Las mejores piezas que todos recordamos acaban siendo ensayos, breves ensayos, y participan en chiquitito de los rasgos y de las convenciones que afianzan ese género mayor. En el ensayo y, por tanto, en el articulismo, debe haber siempre un observador, alguien que mira y se revela, un yo que se muestra parcialmente y que nos sirve de guía y dirección en el enredo del mundo. No tiene por qué expresarse en primera persona ni tampoco tiene por qué hablarnos impúdicamente de sí mismo, mostrando sus vergüenzas o exhibiendo sus logros. Pero siempre hay alguien al que vemos implicado en lo que dice, en lo que nos muestra, en lo que describe y en las opiniones que arriesga y con las que se compromete. Ese observador no suele hablar con expresiones apodícticas, con la contundencia expeditiva y terminante de quien tiene la solución y de quien está convencido de la verdad de lo que defiende. Ese observador sabe que no hay nada que él pueda terminar, que él pueda acabar con la lógica de la ciencia. Al menos, eso se da entre quienes mejor han cultivado el género. Por dicha razón, el articulista que habla, que se arriesga, suele hacerlo con tiento, con dudas incluso, resignándose a un diagnóstico provisional, sabiendo que el cuadro del mundo que nos presenta sólo es un fragmento de realidad, una porción escasa e insuficiente de esa vasta realidad que enfrenta. No significa esto que no tenga ideas o convicciones ni que se apee de sus principios, significa sólo que el articulista -como quien cultiva el ensayo- no cuenta con todos los recursos, que es sólo un observador inquisitivo al que le faltan conocimientos definitivos que completen un examen exhaustivo. Es decir, el artículo de prensa es provisional por naturaleza, por convención de género, y debe ser así, porque una explicación satisfactoria de las urgencias del presente no puede demorarse en espera de mayores informaciones. Por eso, precisamente, las mejores muestras del articulismo y del ensayismo son muy útiles para los contemporáneos: son como destellos, como iluminaciones, para quienes no pueden aguardar la erudición del científico, que suele llegar tarde o incluso que a veces no llega nunca.

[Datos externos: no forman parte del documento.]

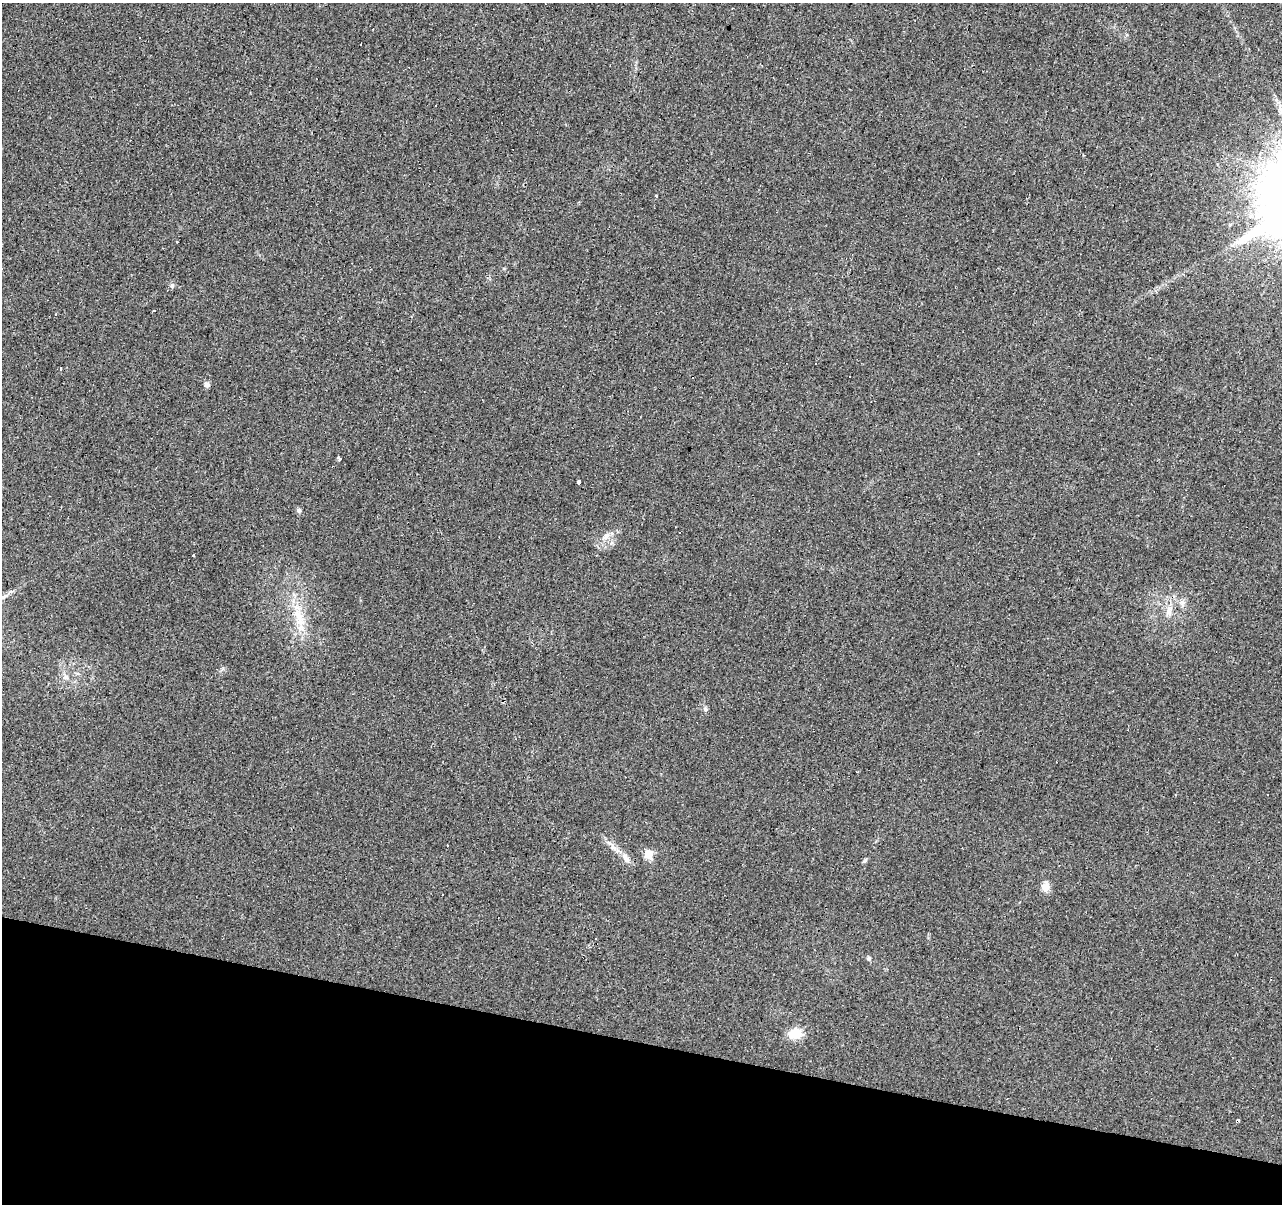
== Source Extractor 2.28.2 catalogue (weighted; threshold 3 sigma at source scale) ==
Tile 15 of 4 x 4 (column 3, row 4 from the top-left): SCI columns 2565-3844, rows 280-1481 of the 5124 x 5307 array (HDU 1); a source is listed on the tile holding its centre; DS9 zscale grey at full resolution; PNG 1284 x 1206 px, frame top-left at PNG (2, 3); no overlay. Shown black and unused: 14% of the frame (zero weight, under 2 of 3 exposures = <1% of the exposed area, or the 3 px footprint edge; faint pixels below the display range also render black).
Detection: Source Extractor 2.28.2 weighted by HDU 2 'WHT'; one run over the whole footprint, this tile lists its part. Background 0.0329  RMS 0.0062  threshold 0.0278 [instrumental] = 3 sigma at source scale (4.5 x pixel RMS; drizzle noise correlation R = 1.50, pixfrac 1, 0.0396/0.0396 arcsec/px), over >= 5 px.
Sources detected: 39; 14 cosmic-ray / hot-pixel residue — not listed; the other 25 listed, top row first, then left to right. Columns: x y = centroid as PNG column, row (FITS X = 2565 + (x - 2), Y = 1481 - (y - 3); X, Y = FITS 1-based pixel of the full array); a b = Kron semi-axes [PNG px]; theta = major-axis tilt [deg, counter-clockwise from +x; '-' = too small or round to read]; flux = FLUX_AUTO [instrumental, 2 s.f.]
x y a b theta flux
361 44 3 2 - 0.49
656 196 3 3 - 1.6
1230 225 5 4 - 0.68
172 285 7 5 68 1.2
56 314 3 2 - 0.69
60 369 3 3 - 3
849 376 2 2 - 0.54
207 385 8 7 - 1.7
979 454 3 3 - 1.6
339 458 4 3 - 4.9
579 482 4 3 - 8
299 510 6 5 - 1.3
606 536 12 7 49 3.6
193 555 3 3 - 3.2
1169 611 15 8 70 4.8
299 618 33 11 -72 16
705 710 8 4 -82 1.2
613 848 12 8 -31 3.7
648 854 5 5 - 26
625 858 16 5 -64 3.2
865 860 7 5 53 0.99
1045 887 12 10 85 4.2
869 958 6 5 - 1.3
795 1034 18 12 18 9.3
1237 1121 4 3 - 7.6
Overlapping masked pixels (flux is a lower limit): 2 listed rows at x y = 1169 611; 1237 1121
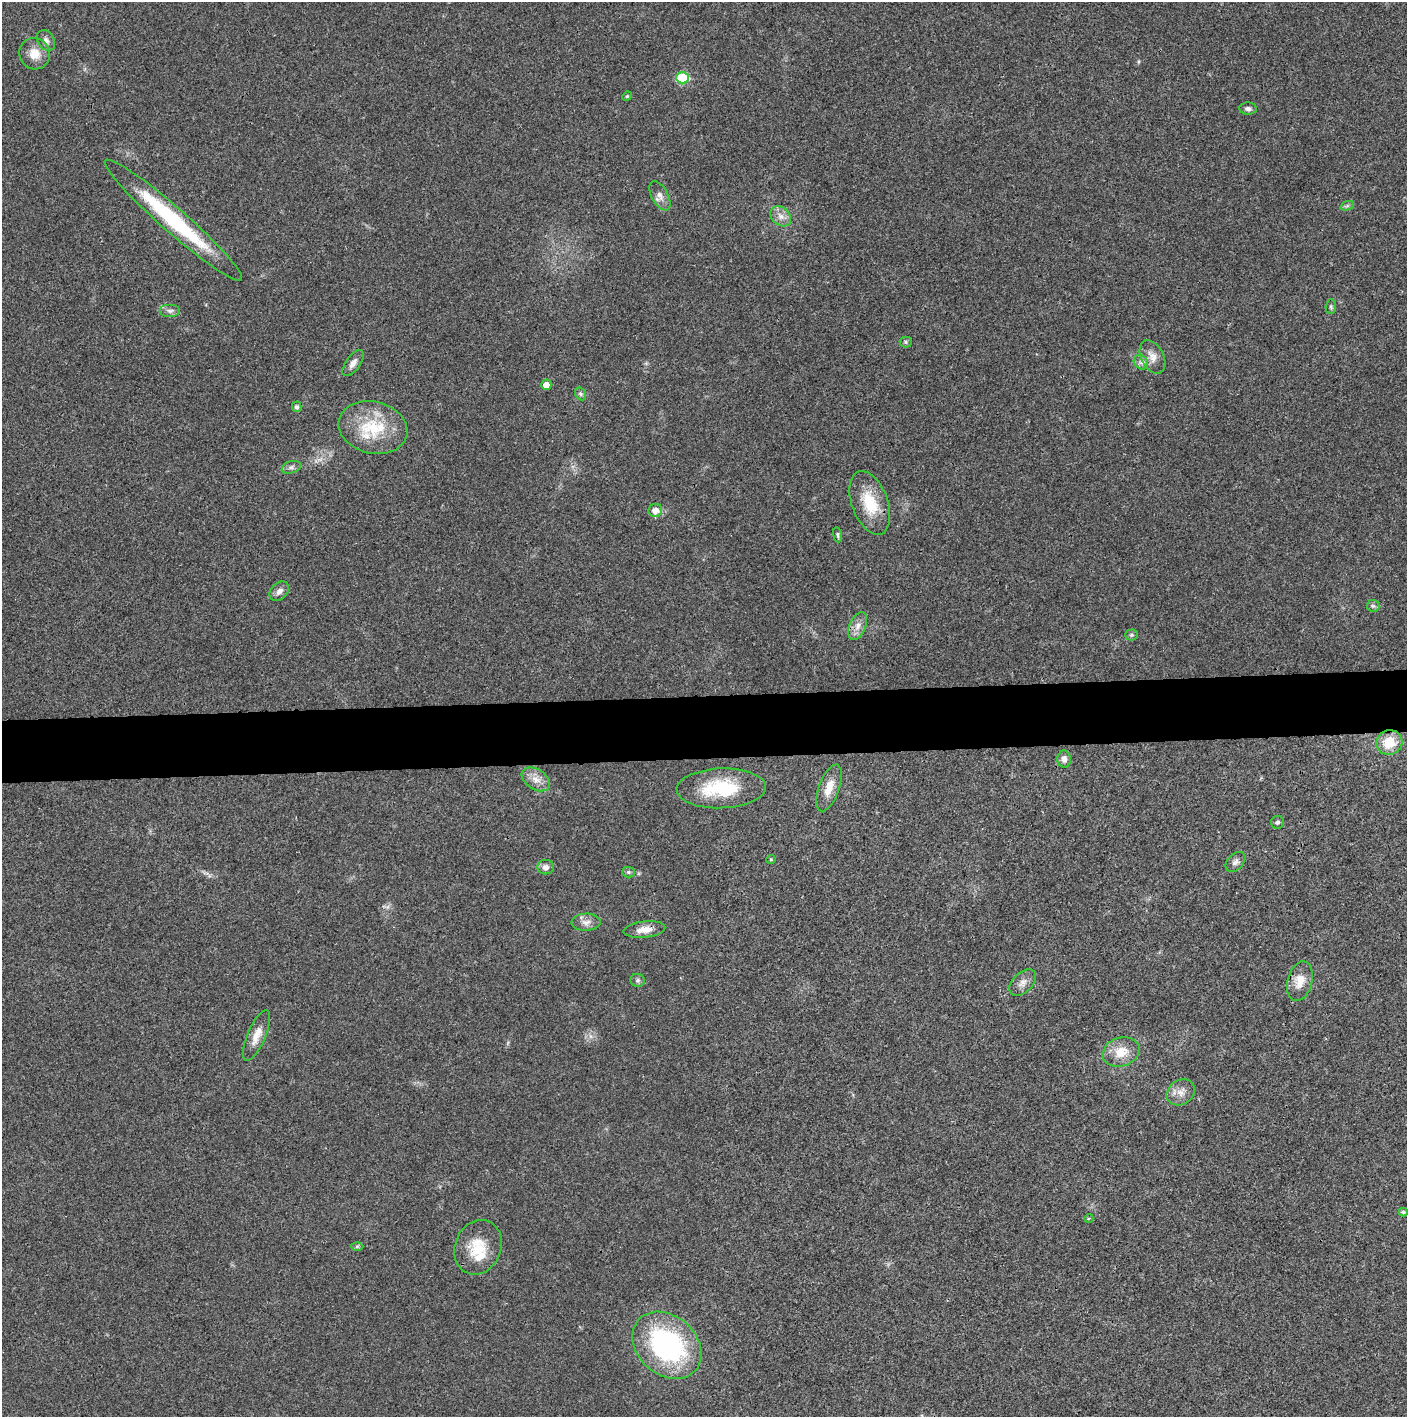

Por eso, precisamente, las mejores piezas son pensamiento, un ejercicio de la reflexión y del coraje.

Ustedes habrán leído en estas páginas los recientes artículos de Manuel Tarancón y José Manuel García-Margallo y Marfil. Son textos de celebración de lo propio (el milagro de la sucesión) o de inculpación de lo ajeno (la obstinación crítica de la oposición), discursos enfáticos y autorreferenciales, munición de combate con que iniciar la próxima campaña bélica (perdón, electoral). O incurren en la metáfora beata más rancia o, simplemente, proclaman las virtudes del poder frente a la ceguera de sus oponentes. El articulista común hace un esfuerzo de composición y de escritura, de creatividad y de ingenio, aunque sólo sea para atraer la atención de un lector saturado, de un lector probablemente desinteresado, indiferente ante la balumba de papel impreso y de palabras. La buena prosa es un reclamo, qué duda cabe, para despertar y para deleitar a ese público aturdido por la ansiedad de la información. Pero el buen artículo no es el cultivo de la escritura relamida, como cree García-Margallo, ni tampoco el manifiesto obvio que pregona la bondad de quienes disfrutan del poder, como se empeña Tarancón. El buen artículo comprime, abrevia y comunica, reduce el mundo a unas pocas y exactas palabras, un minucioso cuadro verbal. En la prosa confesional y declamatoria de García-Margallo y Tarancón, hay ganga, pirotecnia y autobombo. Arrecian las palabras, comienza el otoño. Habrá que ponerse a cubierto.

Justo Serna es profesor de Historia Contemporánea de la Universidad de Valencia.